Ma non si può dimenticare il fatto che sono 20 anni che l’opposizione al chavismo medita e prova la rivincita, anzi la vendetta. E che il processo di delegittimazione, che tanta indignazione provoca nella nuova America latina tornata a destra e nella democratica Europa, è reciproco. Se nell’ottobre 2016 il chavismo ha bloccato con metodi spicci l’iter del referendum revocatorio contro Maduro chiamato dall’opposizione, all’inizio di quell’anno il primo atto di Henry Ramos-Allup, il presidente del nuovo parlamento anti-chavista, fu l’annuncio che «entro sei mesi» Maduro sarebbe stato cacciato dal palazzo di Miraflores. È uno scontro che non prevede prigionieri.


Maduro non è Allende, ma...
Nicolás Maduro non è Salvador Allende, ma il parallelo Cile 1973 - Venezuela 2017 inevitabilmente si fa strada. Ed è un brutto richiamo. Non solo perché ci ricordiamo di come andò a finire in Cile ma anche perché la polarizzazione in Venezuela e il suo progressivo isolamento-accerchiamento a livello latino-americano ed europeo scatena il meccanismo binario “o con noi o contro di noi”, alimenta l’anatema manicheo contro i “ni-ni” - i “traditori” e i “venduti” sovente chavisti disillusi e critici contro la gestione Maduro-Cabello ma sicuramente gente di sinistra – che non stanno “né” con Maduro “né” con l’opposizione. Se fosse vero che nella guerra civile strisciante in Venezuela ormai tertium non datur, le prospettive si farebbero ancora più cupe.


Razionalmente di vie d’uscita se ne vedono poche. Una potrebbe essere un bel golpe militare, invocato dall’opposizione pure se giura di no, anche se i militari sono molto ben inseriti, e non a caso, nell’apparato politico ed economico chavista (su 32 ministri 11 sono militari, 11 dei 23 governatori sono ex-militari). Ma con un paese spaccato a metà e una crisi economico-sociale lacrime e sangue, governare sarebbe complicato per chiunque e di Pinochet, per fortuna, sembra difficile trovarne sulla piazza.

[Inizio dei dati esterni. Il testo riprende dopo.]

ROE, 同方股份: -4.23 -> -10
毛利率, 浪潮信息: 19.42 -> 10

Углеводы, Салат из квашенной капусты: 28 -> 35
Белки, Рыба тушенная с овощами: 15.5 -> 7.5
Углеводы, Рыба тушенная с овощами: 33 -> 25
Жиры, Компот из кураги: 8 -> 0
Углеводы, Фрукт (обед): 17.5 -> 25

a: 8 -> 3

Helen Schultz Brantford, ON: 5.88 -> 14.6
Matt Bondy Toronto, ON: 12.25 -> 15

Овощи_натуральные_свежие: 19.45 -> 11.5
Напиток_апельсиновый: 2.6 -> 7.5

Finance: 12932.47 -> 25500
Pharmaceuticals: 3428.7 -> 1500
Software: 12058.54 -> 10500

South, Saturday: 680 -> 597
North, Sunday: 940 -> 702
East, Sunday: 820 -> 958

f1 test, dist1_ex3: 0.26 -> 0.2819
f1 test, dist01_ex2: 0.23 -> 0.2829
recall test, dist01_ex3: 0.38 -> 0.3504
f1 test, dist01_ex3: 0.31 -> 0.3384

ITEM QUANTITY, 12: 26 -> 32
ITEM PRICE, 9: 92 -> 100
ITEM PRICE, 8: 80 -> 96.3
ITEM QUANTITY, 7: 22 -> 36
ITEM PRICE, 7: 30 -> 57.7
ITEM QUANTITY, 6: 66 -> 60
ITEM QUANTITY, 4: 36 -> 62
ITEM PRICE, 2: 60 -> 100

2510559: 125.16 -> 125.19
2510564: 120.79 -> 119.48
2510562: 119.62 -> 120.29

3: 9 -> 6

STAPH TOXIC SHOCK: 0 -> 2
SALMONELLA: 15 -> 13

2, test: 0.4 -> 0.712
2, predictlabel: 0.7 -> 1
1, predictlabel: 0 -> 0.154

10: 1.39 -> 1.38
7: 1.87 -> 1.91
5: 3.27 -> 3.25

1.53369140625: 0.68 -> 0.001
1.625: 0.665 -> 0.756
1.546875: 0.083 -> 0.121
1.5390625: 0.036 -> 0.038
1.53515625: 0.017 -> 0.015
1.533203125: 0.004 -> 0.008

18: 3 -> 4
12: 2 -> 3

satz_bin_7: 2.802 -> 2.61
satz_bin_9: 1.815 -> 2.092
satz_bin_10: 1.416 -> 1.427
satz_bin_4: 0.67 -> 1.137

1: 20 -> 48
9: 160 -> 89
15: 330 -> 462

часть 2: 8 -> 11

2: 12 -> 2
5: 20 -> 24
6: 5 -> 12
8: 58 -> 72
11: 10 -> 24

Se non si vedono soluzioni razionali – la più ovvia ma anche la più lontana sarebbe un dialogo non fasullo fra le parti – bisogna affidarsi al buon dio e ai suoi rappresentanti in terra. Papa Bergoglio ha già tentato una mediazione ma senza successo, ora ci riprova con il suo numero due, il cardinale Pietro Parolin. Il segretario di stato, che in passato fu nunzio vaticano in Venezuela, è appena tornato da Mosca dove ha incontrato il presidente russo Vladimir Putin e il suo geniale ministro degli esteri Sergey Lavrov. Parolin ha detto pubblicamente che la Russia, stretta alleata di Maduro, «può giocare un grande ruolo» in favore della pace e del dialogo nel mondo e in particolare in Venezuela. Bergoglio e Putin? Il diavolo e l’acqua santa? Le vie del Signore sono infinite e il Venezuela ha bisogno di trovarne una.